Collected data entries
Segment Open

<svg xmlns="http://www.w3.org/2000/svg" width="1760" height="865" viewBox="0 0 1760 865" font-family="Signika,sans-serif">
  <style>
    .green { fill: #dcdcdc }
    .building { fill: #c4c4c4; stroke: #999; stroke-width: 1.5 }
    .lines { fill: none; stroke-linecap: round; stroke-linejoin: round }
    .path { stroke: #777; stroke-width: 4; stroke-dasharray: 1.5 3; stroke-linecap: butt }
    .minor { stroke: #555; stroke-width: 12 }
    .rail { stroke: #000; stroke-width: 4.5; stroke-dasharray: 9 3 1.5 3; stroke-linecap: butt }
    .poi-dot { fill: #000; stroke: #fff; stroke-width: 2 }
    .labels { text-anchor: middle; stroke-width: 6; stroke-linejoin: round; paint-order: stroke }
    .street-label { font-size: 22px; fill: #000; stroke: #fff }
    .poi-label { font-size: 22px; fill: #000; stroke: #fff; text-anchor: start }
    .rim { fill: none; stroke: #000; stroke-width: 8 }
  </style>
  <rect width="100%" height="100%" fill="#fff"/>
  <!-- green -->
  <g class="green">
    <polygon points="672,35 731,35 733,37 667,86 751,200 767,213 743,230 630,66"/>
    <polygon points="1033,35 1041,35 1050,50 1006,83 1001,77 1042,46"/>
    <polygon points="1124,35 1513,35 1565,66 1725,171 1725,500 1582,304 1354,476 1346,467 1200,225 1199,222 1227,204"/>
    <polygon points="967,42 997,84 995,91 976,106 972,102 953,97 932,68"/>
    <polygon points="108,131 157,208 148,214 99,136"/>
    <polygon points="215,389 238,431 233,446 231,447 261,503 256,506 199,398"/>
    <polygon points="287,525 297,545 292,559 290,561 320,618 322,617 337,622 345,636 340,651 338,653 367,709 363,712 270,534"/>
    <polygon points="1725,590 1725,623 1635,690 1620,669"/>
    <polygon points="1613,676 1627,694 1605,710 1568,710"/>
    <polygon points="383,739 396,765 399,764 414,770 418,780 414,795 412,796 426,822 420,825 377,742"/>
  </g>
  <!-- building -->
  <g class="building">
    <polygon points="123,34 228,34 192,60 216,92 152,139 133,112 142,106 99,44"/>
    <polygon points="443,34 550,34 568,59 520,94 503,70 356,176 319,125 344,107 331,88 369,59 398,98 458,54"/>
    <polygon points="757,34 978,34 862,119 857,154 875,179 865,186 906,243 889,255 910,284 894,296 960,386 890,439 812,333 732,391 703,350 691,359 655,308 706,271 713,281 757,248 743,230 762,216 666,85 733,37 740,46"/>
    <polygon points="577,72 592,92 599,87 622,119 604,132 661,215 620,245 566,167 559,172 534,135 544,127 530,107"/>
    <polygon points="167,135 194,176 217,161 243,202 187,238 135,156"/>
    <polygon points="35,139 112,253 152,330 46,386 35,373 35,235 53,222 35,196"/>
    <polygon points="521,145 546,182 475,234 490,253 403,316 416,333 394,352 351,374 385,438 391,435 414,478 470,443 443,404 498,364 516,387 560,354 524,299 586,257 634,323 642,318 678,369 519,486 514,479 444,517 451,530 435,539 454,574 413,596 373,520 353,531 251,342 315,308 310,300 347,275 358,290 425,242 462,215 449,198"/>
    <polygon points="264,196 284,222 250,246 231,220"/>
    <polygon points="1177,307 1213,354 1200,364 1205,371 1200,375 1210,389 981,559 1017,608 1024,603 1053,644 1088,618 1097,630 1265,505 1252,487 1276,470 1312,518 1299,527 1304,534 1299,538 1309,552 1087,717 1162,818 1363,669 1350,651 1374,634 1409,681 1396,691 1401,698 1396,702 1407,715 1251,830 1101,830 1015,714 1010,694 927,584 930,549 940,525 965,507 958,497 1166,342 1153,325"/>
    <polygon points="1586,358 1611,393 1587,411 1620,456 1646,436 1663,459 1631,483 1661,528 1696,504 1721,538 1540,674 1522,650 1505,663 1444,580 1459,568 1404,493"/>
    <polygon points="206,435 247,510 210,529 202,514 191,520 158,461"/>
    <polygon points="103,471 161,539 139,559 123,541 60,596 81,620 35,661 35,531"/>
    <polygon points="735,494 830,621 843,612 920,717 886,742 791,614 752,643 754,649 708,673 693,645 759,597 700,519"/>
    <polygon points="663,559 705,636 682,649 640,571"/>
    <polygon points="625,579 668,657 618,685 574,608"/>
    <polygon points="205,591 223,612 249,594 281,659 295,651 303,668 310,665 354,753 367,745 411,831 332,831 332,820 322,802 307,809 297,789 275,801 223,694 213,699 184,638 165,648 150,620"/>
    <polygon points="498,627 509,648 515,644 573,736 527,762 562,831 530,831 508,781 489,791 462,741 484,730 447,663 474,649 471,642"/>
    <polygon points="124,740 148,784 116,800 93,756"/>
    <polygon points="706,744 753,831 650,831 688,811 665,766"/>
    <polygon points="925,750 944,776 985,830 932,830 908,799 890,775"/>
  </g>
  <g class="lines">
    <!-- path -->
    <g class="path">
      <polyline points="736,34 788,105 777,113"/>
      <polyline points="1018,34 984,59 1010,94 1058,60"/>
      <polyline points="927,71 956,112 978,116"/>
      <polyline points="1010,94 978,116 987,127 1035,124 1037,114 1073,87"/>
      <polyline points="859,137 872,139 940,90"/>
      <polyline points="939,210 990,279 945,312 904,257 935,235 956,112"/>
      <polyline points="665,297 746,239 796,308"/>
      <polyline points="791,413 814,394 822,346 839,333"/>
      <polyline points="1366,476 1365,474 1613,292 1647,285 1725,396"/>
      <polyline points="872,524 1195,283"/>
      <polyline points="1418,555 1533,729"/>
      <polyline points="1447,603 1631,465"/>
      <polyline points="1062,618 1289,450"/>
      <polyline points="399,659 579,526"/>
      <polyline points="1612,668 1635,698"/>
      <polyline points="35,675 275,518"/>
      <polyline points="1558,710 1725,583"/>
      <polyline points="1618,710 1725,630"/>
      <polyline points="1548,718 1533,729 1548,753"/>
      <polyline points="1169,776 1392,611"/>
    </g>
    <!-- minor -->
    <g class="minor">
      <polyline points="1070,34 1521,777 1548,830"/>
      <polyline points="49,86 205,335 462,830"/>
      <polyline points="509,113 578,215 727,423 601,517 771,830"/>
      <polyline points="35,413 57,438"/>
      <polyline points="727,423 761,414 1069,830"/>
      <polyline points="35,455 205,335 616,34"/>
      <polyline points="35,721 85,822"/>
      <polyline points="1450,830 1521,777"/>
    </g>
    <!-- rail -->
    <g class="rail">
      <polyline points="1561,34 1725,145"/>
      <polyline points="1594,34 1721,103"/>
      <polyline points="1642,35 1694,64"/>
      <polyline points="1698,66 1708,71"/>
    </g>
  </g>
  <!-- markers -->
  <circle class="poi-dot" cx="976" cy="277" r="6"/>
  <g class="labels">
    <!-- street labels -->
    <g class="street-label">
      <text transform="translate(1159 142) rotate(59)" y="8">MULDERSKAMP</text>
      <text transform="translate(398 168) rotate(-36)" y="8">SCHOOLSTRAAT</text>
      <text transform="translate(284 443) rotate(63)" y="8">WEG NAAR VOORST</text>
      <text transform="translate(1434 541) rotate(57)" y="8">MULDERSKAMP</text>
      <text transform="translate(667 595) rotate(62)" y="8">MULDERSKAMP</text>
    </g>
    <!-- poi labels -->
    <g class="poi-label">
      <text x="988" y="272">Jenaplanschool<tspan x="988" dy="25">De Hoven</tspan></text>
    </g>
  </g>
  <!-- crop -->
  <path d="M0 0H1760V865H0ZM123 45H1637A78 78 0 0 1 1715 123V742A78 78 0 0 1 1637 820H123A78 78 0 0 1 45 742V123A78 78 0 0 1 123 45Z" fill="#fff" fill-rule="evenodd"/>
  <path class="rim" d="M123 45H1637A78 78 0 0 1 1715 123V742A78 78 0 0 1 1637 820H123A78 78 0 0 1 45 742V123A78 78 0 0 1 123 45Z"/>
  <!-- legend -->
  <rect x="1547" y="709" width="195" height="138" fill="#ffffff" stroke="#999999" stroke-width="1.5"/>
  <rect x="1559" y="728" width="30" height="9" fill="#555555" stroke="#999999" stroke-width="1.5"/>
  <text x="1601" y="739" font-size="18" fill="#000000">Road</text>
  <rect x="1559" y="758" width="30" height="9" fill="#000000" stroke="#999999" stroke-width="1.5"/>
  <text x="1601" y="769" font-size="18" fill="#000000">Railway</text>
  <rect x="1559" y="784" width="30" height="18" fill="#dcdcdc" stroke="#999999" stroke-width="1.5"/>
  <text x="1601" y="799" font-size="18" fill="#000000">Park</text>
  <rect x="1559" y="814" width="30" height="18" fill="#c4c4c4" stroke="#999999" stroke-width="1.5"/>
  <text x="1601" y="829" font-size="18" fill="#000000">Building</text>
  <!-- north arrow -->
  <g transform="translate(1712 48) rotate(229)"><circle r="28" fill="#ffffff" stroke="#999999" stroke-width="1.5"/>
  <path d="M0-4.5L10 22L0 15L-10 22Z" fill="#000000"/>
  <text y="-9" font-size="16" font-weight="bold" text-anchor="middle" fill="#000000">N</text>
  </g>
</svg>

Segment Closed

Work request ::
Copy every line in the entries above that has the string "circle" in it.

Solution to this task ::
  <circle class="poi-dot" cx="976" cy="277" r="6"/>
  <g transform="translate(1712 48) rotate(229)"><circle r="28" fill="#ffffff" stroke="#999999" stroke-width="1.5"/>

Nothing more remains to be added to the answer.